Why the order matters

The sequence of weighting adjustments is not arbitrary. Each step defines the population, weights, and assumptions that underpin the next one.

Unknown eligibility must be addressed before ineligible units are removed, so that resolved cases (including out of scope units) absorb their appropriate share of unresolved cases. Household nonresponse adjustments precede within household selection because a household must first be contacted before an individual can be selected and interviewed. Person level nonresponse adjustments naturally follow the within household selection step, since they operate on the set of sampled persons.

Calibration is typically performed near the end of the process because it uses auxiliary information to align weights that already reflect eligibility, selection, and response mechanisms. If trimming is applied after calibration, a subsequent calibration step may be required to restore agreement with the population totals.

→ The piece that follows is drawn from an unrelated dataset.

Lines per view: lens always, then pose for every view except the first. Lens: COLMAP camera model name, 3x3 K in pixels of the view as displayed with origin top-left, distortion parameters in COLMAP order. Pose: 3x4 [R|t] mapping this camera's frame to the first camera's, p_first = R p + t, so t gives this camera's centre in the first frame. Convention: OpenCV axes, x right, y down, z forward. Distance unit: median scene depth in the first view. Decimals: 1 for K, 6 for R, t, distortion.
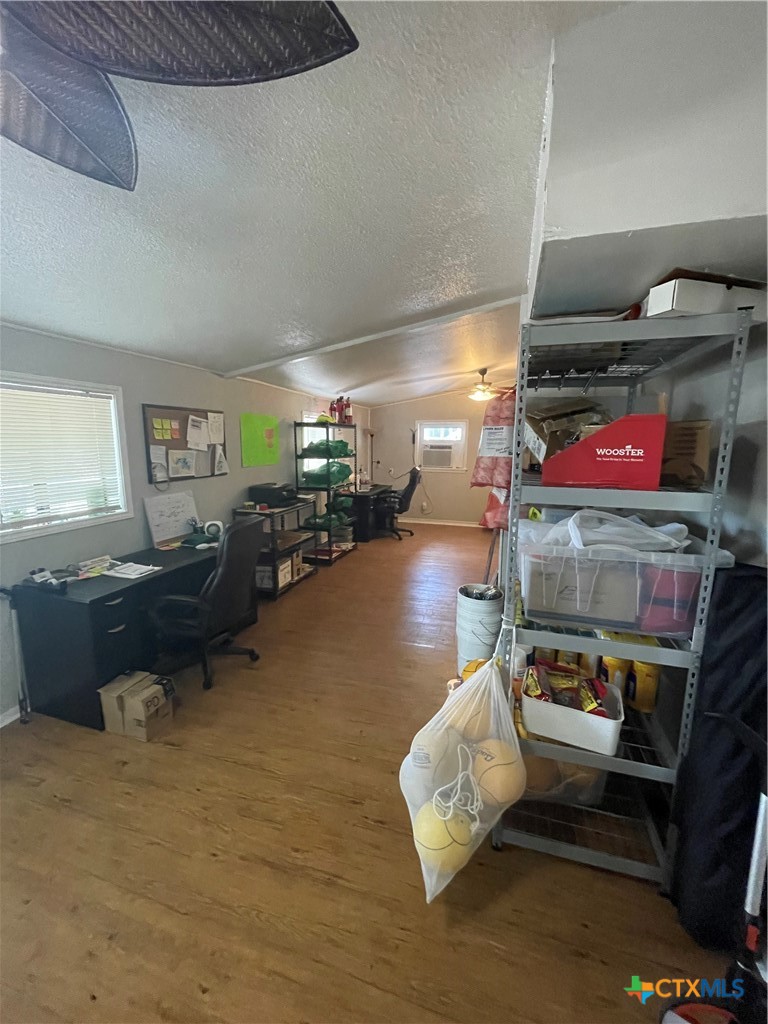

In weightflow, this logic is made explicit through the weighting pipeline itself. The order of operations is the order in which the steps are applied, making the weighting process transparent, reproducible, and easy to audit. The contribution of each stage can be examined through summary(), plot(), and report_weighting(), which document how weights evolve across the cascade. For variance estimation methods that account for the full weighting process, see the Variance estimation article.